Collected data

========================

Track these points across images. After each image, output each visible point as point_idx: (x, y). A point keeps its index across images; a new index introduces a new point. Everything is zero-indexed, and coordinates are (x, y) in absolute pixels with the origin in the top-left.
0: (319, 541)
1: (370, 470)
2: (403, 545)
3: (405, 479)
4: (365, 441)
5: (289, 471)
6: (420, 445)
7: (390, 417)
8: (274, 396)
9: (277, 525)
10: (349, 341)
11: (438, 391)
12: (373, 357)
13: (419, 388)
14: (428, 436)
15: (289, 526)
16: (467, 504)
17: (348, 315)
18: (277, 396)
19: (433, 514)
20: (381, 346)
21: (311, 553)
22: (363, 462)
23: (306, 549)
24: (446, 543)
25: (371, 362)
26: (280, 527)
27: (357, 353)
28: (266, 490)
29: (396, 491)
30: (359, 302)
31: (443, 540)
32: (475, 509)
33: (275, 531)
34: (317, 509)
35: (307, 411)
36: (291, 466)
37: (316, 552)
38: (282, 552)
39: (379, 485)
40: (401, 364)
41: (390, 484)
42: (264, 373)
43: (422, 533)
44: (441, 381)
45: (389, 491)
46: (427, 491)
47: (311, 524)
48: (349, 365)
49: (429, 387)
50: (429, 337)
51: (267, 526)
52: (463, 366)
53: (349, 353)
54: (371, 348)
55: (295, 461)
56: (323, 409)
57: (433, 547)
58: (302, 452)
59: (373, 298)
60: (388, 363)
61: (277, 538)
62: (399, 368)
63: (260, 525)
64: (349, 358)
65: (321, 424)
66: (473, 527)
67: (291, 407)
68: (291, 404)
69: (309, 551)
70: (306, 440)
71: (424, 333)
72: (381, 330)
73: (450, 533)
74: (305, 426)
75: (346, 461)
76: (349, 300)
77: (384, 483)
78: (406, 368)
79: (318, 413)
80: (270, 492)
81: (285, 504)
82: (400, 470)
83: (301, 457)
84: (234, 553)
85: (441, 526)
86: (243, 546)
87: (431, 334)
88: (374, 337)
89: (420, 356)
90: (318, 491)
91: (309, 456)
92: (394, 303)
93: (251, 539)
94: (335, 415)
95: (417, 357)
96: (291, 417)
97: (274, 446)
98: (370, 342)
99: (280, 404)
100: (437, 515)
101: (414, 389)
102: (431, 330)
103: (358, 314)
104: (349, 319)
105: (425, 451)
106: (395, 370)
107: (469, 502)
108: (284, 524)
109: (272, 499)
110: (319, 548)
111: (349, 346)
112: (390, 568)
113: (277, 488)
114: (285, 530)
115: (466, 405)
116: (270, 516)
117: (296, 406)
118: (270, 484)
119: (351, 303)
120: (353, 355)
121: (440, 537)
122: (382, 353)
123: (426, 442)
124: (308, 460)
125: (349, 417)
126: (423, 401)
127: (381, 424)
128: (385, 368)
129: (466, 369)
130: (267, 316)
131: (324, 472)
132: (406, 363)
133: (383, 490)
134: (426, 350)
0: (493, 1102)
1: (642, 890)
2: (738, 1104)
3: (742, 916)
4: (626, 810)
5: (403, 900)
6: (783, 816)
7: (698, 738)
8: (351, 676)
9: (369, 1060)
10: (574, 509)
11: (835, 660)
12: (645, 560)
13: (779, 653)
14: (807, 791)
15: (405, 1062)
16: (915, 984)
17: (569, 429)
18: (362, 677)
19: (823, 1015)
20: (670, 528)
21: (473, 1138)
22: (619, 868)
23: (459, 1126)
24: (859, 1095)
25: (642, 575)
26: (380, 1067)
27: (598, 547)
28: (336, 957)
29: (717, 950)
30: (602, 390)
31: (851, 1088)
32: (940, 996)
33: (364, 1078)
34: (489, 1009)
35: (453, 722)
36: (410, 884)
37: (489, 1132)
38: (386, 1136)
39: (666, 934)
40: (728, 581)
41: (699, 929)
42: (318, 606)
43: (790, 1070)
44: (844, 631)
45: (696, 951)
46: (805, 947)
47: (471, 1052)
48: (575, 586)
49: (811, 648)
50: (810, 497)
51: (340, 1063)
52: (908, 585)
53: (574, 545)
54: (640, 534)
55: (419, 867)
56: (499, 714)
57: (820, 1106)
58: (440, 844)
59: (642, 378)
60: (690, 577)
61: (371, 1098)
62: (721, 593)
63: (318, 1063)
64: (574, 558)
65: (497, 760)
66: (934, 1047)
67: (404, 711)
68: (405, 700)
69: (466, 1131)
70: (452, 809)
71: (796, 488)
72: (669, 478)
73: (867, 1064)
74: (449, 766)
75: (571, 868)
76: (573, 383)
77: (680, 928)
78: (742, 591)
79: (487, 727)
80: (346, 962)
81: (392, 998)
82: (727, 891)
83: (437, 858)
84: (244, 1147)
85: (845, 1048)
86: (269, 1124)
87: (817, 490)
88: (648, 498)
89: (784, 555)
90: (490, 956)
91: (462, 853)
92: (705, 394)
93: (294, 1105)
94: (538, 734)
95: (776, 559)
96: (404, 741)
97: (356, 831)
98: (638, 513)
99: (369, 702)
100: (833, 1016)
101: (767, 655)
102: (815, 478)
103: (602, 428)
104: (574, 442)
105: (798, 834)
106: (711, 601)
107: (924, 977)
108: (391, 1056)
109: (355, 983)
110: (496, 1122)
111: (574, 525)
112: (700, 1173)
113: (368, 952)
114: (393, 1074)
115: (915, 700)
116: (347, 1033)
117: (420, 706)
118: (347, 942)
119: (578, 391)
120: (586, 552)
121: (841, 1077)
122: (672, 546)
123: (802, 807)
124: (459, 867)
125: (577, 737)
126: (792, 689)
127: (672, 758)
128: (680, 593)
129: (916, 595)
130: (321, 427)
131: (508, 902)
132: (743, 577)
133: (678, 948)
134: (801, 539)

========================

PROBLEM REQUIREMENTS :: Rewrite the records from the first line through the line containing "1: (370, 470)" as a JSON list of strings, with one string per line and blank lines omitted.

RESULT FOR THIS TASK ::
[
  "Track these points across images. After each image, output each visible point as point_idx: (x, y). A point keeps its index across images; a new index introduces a new point. Everything is zero-indexed, and coordinates are (x, y) in absolute pixels with the origin in the top-left.",
  "0: (319, 541)",
  "1: (370, 470)"
]